Venerdì, 18 Giugno 2021
La storia / Firenze

Giancarlo Pedote, l'uomo che inizia il 2021 solo in mezzo all'oceano: "Da qui è tutto diverso"

"Non vedo l'ora di riabbracciare mia moglie e i miei figli"

È un Capodanno molto particolare per Giancarlo Pedote, velista fiorentino di 45 anni impegnato dall'8 novembre scorso nella regata Vendée Globe, giro del mondo in solitaria. Oltre 24mila miglia in tutto da percorrere, di cui più di 15mila già navigate, Pedote si trovava ieri, 31 dicembre, a navigare a 300 miglia a sud del 'Punto Nemo', in mezzo al Pacifico, tra Sud America e Nuova Zelanda.

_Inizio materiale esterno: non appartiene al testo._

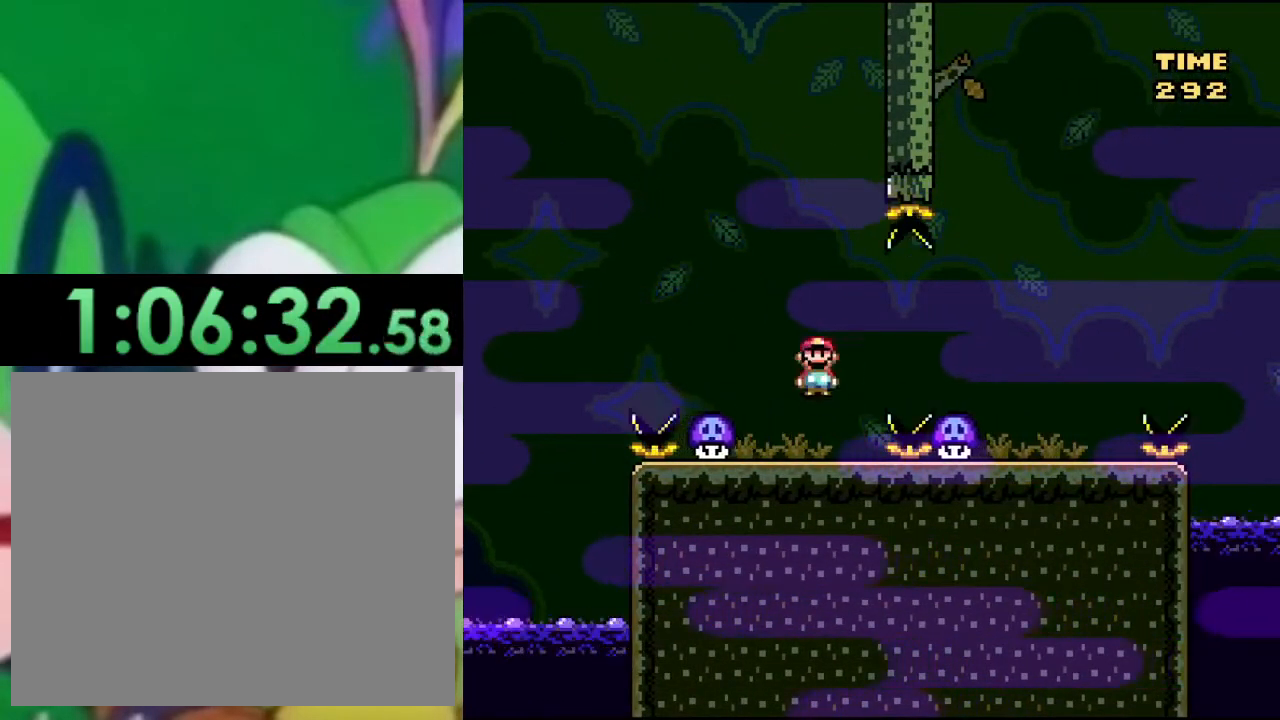
{"buttons": ["TRIANGLE"], "left_stick": "center", "right_stick": "center", "events": [[33, "DPAD_LEFT", "down"], [233, "DPAD_LEFT", "up"], [250, "CIRCLE", "up"], [383, "DPAD_RIGHT", "down"], [500, "DPAD_RIGHT", "up"]]}
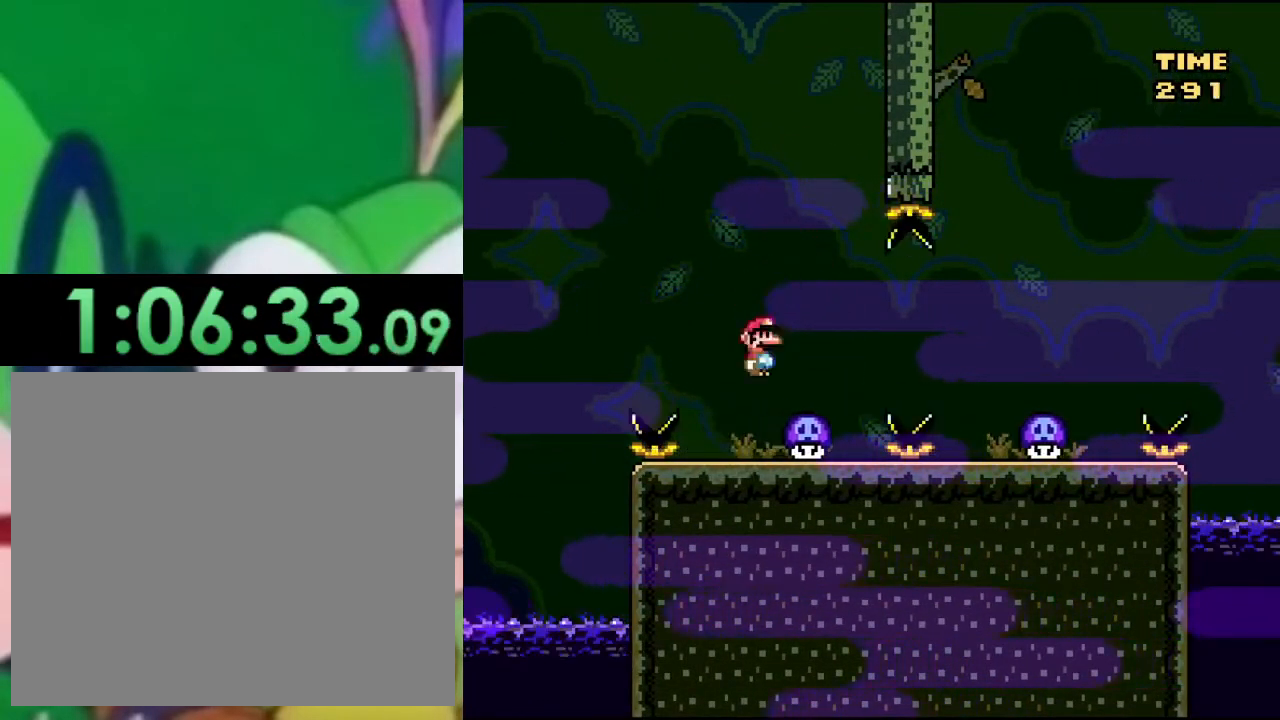
{"buttons": ["CIRCLE", "TRIANGLE", "DPAD_RIGHT"], "left_stick": "center", "right_stick": "center", "events": [[200, "CIRCLE", "down"], [250, "DPAD_RIGHT", "down"]]}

"Il punto più isolato del globo e da tutte le terre emerse. La terra emersa più vicina è l'isola Ducie, un atollo disabitato situato a 2.688 chilometri di distanza", come scrive e come spiega al telefono con FirenzeToday Stefania, la moglie, che tiene per lui la comunicazione con la stampa di mezzo mondo e grazie alla quale, tramite WhatsApp, siamo riusciti a raggiungerlo. Stefania e Giancarlo, due figli, sono nati entrambi a Firenze, anche se ora vivono in Francia. Paese dal quale è iniziata la regata, con arrivo e partenza da Les Sables d'Olonne, località di 15mila abitanti affacciata sull'Atlantico dove il rientro è più o meno previsto per fine gennaio.

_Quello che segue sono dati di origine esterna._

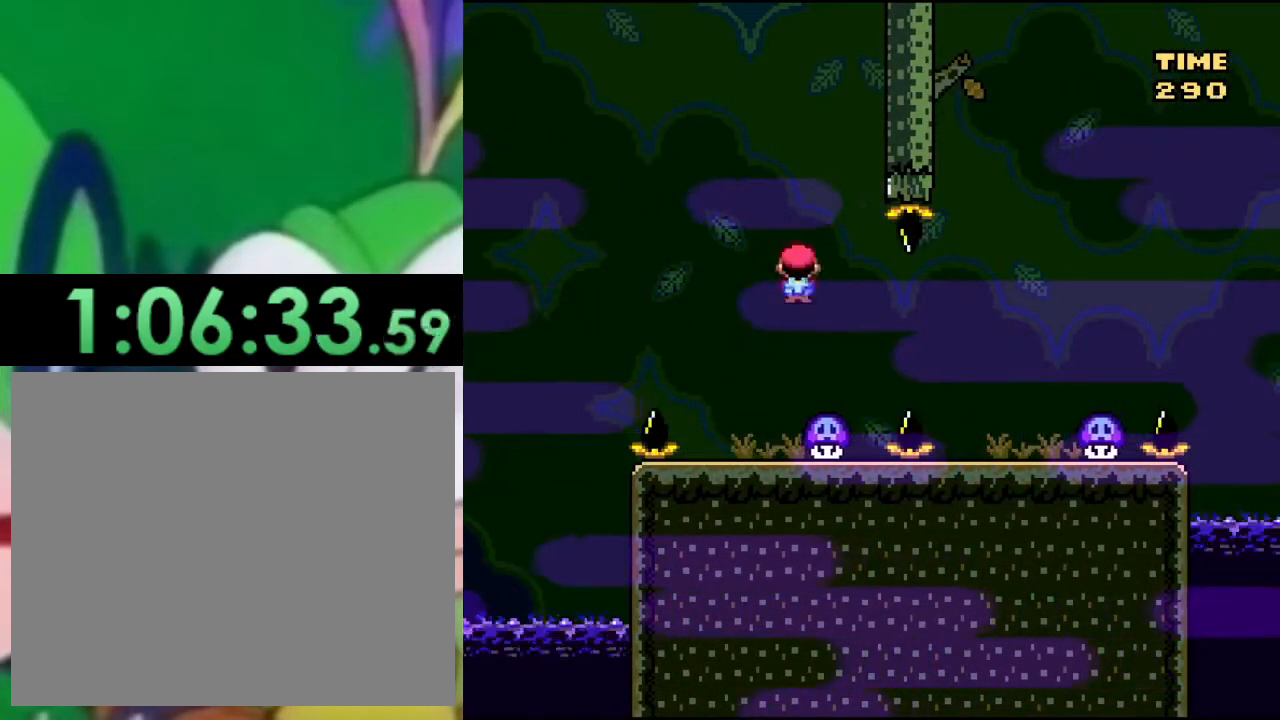
{"buttons": ["TRIANGLE"], "left_stick": "center", "right_stick": "center", "events": [[33, "DPAD_RIGHT", "up"], [100, "DPAD_LEFT", "down"], [283, "DPAD_LEFT", "up"], [333, "CIRCLE", "up"], [367, "DPAD_RIGHT", "down"], [467, "DPAD_RIGHT", "up"]]}
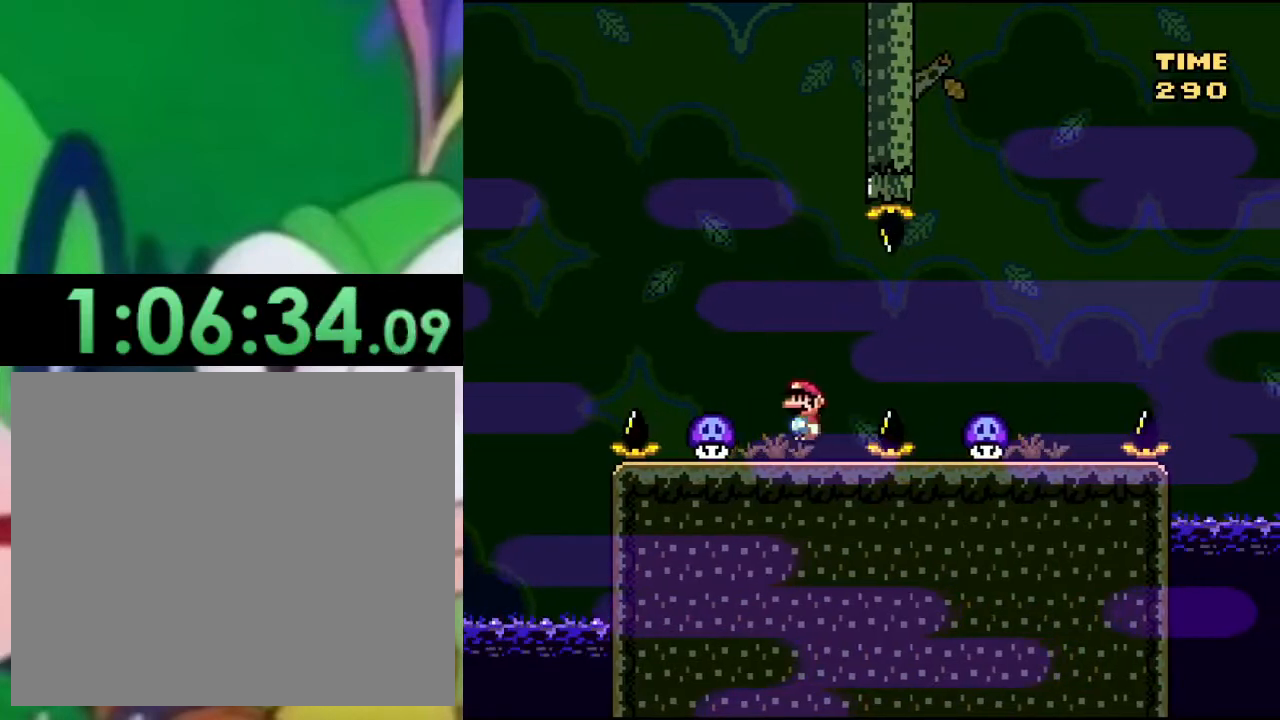
{"buttons": ["TRIANGLE", "DPAD_RIGHT"], "left_stick": "center", "right_stick": "center", "events": [[317, "DPAD_RIGHT", "down"], [384, "CIRCLE", "down"], [484, "CIRCLE", "up"]]}
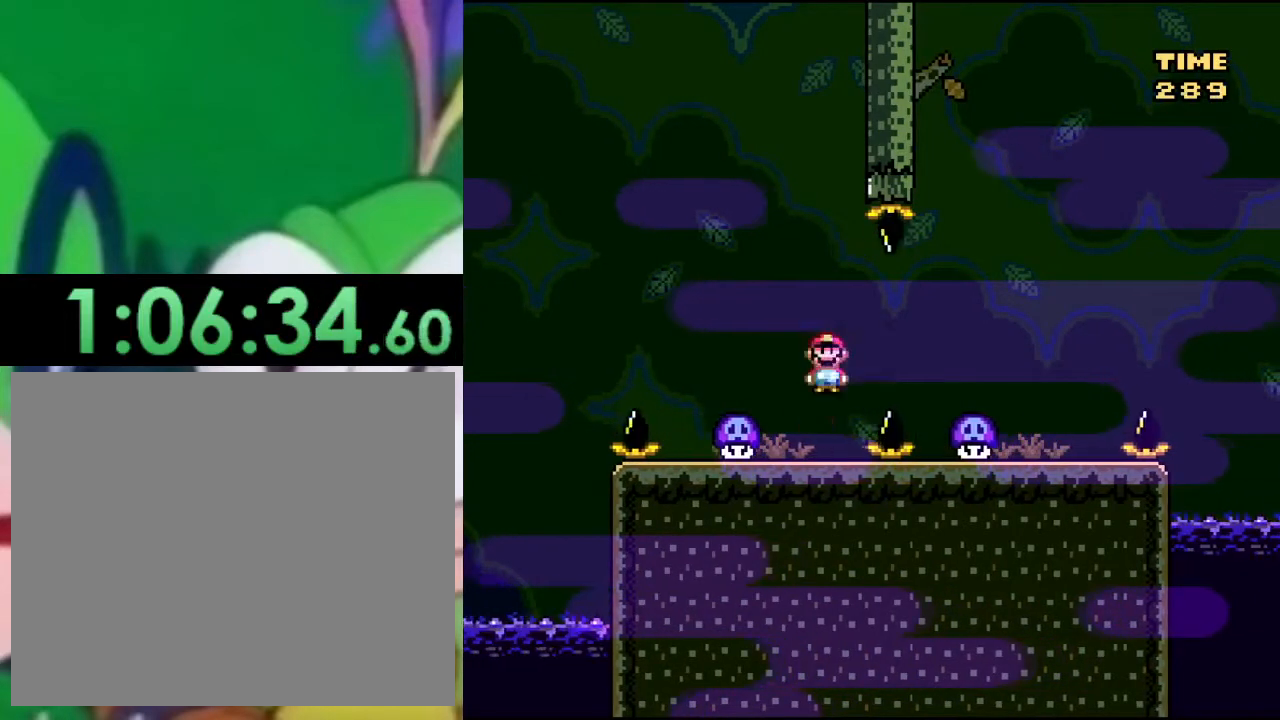
{"buttons": ["TRIANGLE"], "left_stick": "center", "right_stick": "center", "events": [[116, "CIRCLE", "down"], [266, "CIRCLE", "up"], [266, "DPAD_RIGHT", "up"], [316, "DPAD_LEFT", "down"], [433, "DPAD_LEFT", "up"]]}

La regata è in completa solitudine, i collegamenti con la terraferma avvengono con comunicazioni satellitari e Pedote pubblica spesso informazioni e foto sulla pagina Facebook personale. Come il 26 dicembre scorso, giorno del suo 45esimo compleanno.

Pedote, cosa si prova a restare tanto tempo solo nell'oceano?

"È qualcosa di unico, molto formativo. Prima di questa competizione il massimo tempo che avevo trascorso in mare era stato di tre settimane, quindi ho già oltre che raddoppiato e c'è ancora tanta strada da fare. E' una grandissima esperienza perché navighiamo su tutti gli oceani intorno al globo e per un velista non c'è sfida maggiore. Poi c'è la componente umana".

Che intende dire?

"Sono lontano da mia moglie e dai miei figli. Ho nostalgia di loro e penso a quanto sarà bello il momento in cui potrò riabbracciarli. Da qui mi rendo conto della bellezza delle cose che sono intorno a me nel quotidiano, delle quali a volte uno si dimentica. Le diamo per scontate ma in questa situazione si comincia a riapprezzare tutto.

Beh, la sua vita ora deve essere alquanto particolare...

"Qui la vita è talmente scomoda che diventi la scomodità. Tutto è complesso, qualsiasi cosa. Farsi da mangiare, lavarsi i denti, mettersi la crema sulle mani. Credo che il ritorno alla normalità sarà qualcosa di eccezionale, fantastico. Sicuramente potrò apprezzare quattro volte di più le cose che ho sempre avuto sotto il naso, tutti i giorni".

C'è una volta in cui se l'è vista davvero brutta?

"Dall'inizio della regata, due episodi complessi. Il primo, la rottura di una fune a 30 nodi di velocità. Non potevo chiudere una vela, che sbatteva all'impazzata a destra e sinistra. Sono dovuto andare a cucire a prua una cima, operazione complessa, con ago e filo, mentre la 'coperta' veniva spazzata da tonnellate d'acqua. Ero lì con questi piccoli ago e filo per chiudere la vela, sapendo che se non lo facevo rapidamente poteva spaccarsi a brandelli rischiando di danneggiare anche la barca".

Il secondo?

"Quando sono dovuto andare in testa d'albero tre volte per sostituire l'anemometro, strumento fondamentale (misura velocità e pressione del vento, ndr). Operazione fatta a 27 metri di altezza, in mezzo all'Oceano Pacifico, da solo. Non si è certo felici di doverlo fare, non è stato un momento gradevole da vivere".

E invece la soddisfazione più grande?

"In questa regata ne ho avute tante. Aver fatto fronte a tutti gli incidenti che sono capitati, essere nel gruppo di testa della regata al mio primo Vendée Globe. Anche l'essere ancora in regata, perché tanti concorrenti hanno abbandonato. Già tutto questo è un successo. La più grande certamente sarà arrivare al traguardo e chiudere il cerchio".